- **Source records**
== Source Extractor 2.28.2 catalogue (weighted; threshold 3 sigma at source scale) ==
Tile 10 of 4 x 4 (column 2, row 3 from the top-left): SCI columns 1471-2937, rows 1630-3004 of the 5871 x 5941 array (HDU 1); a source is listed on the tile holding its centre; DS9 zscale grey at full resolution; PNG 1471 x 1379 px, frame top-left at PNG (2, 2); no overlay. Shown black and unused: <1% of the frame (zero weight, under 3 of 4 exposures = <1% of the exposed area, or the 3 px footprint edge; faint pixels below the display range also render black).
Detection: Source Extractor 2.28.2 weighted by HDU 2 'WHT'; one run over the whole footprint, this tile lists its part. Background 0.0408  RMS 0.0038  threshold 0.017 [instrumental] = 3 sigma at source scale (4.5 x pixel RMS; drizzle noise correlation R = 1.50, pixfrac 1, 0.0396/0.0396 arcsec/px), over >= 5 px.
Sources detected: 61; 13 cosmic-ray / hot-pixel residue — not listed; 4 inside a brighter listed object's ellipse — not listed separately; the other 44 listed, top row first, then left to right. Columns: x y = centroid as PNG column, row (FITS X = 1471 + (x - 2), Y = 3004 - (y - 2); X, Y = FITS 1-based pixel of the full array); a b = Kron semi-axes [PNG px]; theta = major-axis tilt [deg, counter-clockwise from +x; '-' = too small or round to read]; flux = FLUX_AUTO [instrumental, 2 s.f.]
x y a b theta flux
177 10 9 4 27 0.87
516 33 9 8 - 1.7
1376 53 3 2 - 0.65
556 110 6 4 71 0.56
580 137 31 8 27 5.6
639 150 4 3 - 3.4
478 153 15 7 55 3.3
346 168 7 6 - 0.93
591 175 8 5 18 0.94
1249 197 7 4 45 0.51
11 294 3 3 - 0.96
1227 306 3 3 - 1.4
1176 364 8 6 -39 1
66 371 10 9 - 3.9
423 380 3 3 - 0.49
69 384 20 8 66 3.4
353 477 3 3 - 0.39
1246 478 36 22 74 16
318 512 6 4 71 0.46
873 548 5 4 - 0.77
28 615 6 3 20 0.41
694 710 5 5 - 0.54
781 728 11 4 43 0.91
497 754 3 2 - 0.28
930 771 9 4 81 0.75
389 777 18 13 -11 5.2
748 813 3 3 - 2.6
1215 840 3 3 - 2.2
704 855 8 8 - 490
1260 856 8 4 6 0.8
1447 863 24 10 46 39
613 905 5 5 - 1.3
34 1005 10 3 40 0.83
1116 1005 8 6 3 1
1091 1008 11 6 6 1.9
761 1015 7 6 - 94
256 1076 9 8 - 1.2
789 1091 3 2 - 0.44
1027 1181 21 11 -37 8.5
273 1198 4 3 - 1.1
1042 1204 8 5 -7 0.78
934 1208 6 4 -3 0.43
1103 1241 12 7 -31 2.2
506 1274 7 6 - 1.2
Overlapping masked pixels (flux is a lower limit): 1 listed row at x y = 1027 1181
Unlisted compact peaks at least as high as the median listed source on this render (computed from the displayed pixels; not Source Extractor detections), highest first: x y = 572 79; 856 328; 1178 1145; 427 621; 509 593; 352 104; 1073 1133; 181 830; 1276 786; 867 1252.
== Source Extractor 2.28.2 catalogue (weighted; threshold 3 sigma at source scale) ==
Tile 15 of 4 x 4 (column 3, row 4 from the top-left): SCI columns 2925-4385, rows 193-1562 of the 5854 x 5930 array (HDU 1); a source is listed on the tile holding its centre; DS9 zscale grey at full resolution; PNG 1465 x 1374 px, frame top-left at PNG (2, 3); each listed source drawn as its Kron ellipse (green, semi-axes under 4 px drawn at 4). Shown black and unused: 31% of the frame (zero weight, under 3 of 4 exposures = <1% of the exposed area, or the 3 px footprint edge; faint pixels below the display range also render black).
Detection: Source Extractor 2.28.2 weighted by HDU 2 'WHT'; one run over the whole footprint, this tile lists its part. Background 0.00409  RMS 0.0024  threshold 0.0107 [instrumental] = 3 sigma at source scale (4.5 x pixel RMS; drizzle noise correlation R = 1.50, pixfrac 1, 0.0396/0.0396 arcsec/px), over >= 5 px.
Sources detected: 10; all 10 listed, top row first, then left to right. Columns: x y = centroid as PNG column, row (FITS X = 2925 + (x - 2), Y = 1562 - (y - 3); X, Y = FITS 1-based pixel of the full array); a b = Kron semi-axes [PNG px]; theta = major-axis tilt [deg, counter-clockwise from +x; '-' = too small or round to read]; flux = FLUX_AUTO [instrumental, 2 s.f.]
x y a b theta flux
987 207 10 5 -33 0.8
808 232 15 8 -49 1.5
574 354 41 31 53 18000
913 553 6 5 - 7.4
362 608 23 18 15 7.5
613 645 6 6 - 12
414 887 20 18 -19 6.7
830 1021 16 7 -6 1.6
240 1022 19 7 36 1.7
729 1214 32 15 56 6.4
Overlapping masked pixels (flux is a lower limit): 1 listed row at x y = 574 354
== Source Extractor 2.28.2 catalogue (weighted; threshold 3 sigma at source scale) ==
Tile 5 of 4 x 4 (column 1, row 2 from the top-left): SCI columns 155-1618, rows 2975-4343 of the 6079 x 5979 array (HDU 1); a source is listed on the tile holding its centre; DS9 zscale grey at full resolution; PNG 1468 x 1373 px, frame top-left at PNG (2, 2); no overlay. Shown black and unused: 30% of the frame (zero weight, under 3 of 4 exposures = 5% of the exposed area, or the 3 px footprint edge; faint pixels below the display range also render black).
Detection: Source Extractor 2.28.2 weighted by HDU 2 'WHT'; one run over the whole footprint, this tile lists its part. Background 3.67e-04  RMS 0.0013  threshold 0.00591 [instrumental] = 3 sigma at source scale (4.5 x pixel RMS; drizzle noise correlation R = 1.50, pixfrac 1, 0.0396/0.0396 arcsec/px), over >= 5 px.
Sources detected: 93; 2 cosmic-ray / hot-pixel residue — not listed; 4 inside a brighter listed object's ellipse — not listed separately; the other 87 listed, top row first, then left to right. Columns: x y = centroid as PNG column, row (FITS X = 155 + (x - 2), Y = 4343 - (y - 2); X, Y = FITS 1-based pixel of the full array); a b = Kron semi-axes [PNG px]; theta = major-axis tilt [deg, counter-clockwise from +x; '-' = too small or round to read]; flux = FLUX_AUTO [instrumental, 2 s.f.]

- **OBJECTIVE**
Reproduce every item above word for word, keeping each line unchanged and in the same order.

- **WRITTEN ANSWER**
== Source Extractor 2.28.2 catalogue (weighted; threshold 3 sigma at source scale) ==
Tile 10 of 4 x 4 (column 2, row 3 from the top-left): SCI columns 1471-2937, rows 1630-3004 of the 5871 x 5941 array (HDU 1); a source is listed on the tile holding its centre; DS9 zscale grey at full resolution; PNG 1471 x 1379 px, frame top-left at PNG (2, 2); no overlay. Shown black and unused: <1% of the frame (zero weight, under 3 of 4 exposures = <1% of the exposed area, or the 3 px footprint edge; faint pixels below the display range also render black).
Detection: Source Extractor 2.28.2 weighted by HDU 2 'WHT'; one run over the whole footprint, this tile lists its part. Background 0.0408  RMS 0.0038  threshold 0.017 [instrumental] = 3 sigma at source scale (4.5 x pixel RMS; drizzle noise correlation R = 1.50, pixfrac 1, 0.0396/0.0396 arcsec/px), over >= 5 px.
Sources detected: 61; 13 cosmic-ray / hot-pixel residue — not listed; 4 inside a brighter listed object's ellipse — not listed separately; the other 44 listed, top row first, then left to right. Columns: x y = centroid as PNG column, row (FITS X = 1471 + (x - 2), Y = 3004 - (y - 2); X, Y = FITS 1-based pixel of the full array); a b = Kron semi-axes [PNG px]; theta = major-axis tilt [deg, counter-clockwise from +x; '-' = too small or round to read]; flux = FLUX_AUTO [instrumental, 2 s.f.]
x y a b theta flux
177 10 9 4 27 0.87
516 33 9 8 - 1.7
1376 53 3 2 - 0.65
556 110 6 4 71 0.56
580 137 31 8 27 5.6
639 150 4 3 - 3.4
478 153 15 7 55 3.3
346 168 7 6 - 0.93
591 175 8 5 18 0.94
1249 197 7 4 45 0.51
11 294 3 3 - 0.96
1227 306 3 3 - 1.4
1176 364 8 6 -39 1
66 371 10 9 - 3.9
423 380 3 3 - 0.49
69 384 20 8 66 3.4
353 477 3 3 - 0.39
1246 478 36 22 74 16
318 512 6 4 71 0.46
873 548 5 4 - 0.77
28 615 6 3 20 0.41
694 710 5 5 - 0.54
781 728 11 4 43 0.91
497 754 3 2 - 0.28
930 771 9 4 81 0.75
389 777 18 13 -11 5.2
748 813 3 3 - 2.6
1215 840 3 3 - 2.2
704 855 8 8 - 490
1260 856 8 4 6 0.8
1447 863 24 10 46 39
613 905 5 5 - 1.3
34 1005 10 3 40 0.83
1116 1005 8 6 3 1
1091 1008 11 6 6 1.9
761 1015 7 6 - 94
256 1076 9 8 - 1.2
789 1091 3 2 - 0.44
1027 1181 21 11 -37 8.5
273 1198 4 3 - 1.1
1042 1204 8 5 -7 0.78
934 1208 6 4 -3 0.43
1103 1241 12 7 -31 2.2
506 1274 7 6 - 1.2
Overlapping masked pixels (flux is a lower limit): 1 listed row at x y = 1027 1181
Unlisted compact peaks at least as high as the median listed source on this render (computed from the displayed pixels; not Source Extractor detections), highest first: x y = 572 79; 856 328; 1178 1145; 427 621; 509 593; 352 104; 1073 1133; 181 830; 1276 786; 867 1252.
== Source Extractor 2.28.2 catalogue (weighted; threshold 3 sigma at source scale) ==
Tile 15 of 4 x 4 (column 3, row 4 from the top-left): SCI columns 2925-4385, rows 193-1562 of the 5854 x 5930 array (HDU 1); a source is listed on the tile holding its centre; DS9 zscale grey at full resolution; PNG 1465 x 1374 px, frame top-left at PNG (2, 3); each listed source drawn as its Kron ellipse (green, semi-axes under 4 px drawn at 4). Shown black and unused: 31% of the frame (zero weight, under 3 of 4 exposures = <1% of the exposed area, or the 3 px footprint edge; faint pixels below the display range also render black).
Detection: Source Extractor 2.28.2 weighted by HDU 2 'WHT'; one run over the whole footprint, this tile lists its part. Background 0.00409  RMS 0.0024  threshold 0.0107 [instrumental] = 3 sigma at source scale (4.5 x pixel RMS; drizzle noise correlation R = 1.50, pixfrac 1, 0.0396/0.0396 arcsec/px), over >= 5 px.
Sources detected: 10; all 10 listed, top row first, then left to right. Columns: x y = centroid as PNG column, row (FITS X = 2925 + (x - 2), Y = 1562 - (y - 3); X, Y = FITS 1-based pixel of the full array); a b = Kron semi-axes [PNG px]; theta = major-axis tilt [deg, counter-clockwise from +x; '-' = too small or round to read]; flux = FLUX_AUTO [instrumental, 2 s.f.]
x y a b theta flux
987 207 10 5 -33 0.8
808 232 15 8 -49 1.5
574 354 41 31 53 18000
913 553 6 5 - 7.4
362 608 23 18 15 7.5
613 645 6 6 - 12
414 887 20 18 -19 6.7
830 1021 16 7 -6 1.6
240 1022 19 7 36 1.7
729 1214 32 15 56 6.4
Overlapping masked pixels (flux is a lower limit): 1 listed row at x y = 574 354
== Source Extractor 2.28.2 catalogue (weighted; threshold 3 sigma at source scale) ==
Tile 5 of 4 x 4 (column 1, row 2 from the top-left): SCI columns 155-1618, rows 2975-4343 of the 6079 x 5979 array (HDU 1); a source is listed on the tile holding its centre; DS9 zscale grey at full resolution; PNG 1468 x 1373 px, frame top-left at PNG (2, 2); no overlay. Shown black and unused: 30% of the frame (zero weight, under 3 of 4 exposures = 5% of the exposed area, or the 3 px footprint edge; faint pixels below the display range also render black).
Detection: Source Extractor 2.28.2 weighted by HDU 2 'WHT'; one run over the whole footprint, this tile lists its part. Background 3.67e-04  RMS 0.0013  threshold 0.00591 [instrumental] = 3 sigma at source scale (4.5 x pixel RMS; drizzle noise correlation R = 1.50, pixfrac 1, 0.0396/0.0396 arcsec/px), over >= 5 px.
Sources detected: 93; 2 cosmic-ray / hot-pixel residue — not listed; 4 inside a brighter listed object's ellipse — not listed separately; the other 87 listed, top row first, then left to right. Columns: x y = centroid as PNG column, row (FITS X = 155 + (x - 2), Y = 4343 - (y - 2); X, Y = FITS 1-based pixel of the full array); a b = Kron semi-axes [PNG px]; theta = major-axis tilt [deg, counter-clockwise from +x; '-' = too small or round to read]; flux = FLUX_AUTO [instrumental, 2 s.f.]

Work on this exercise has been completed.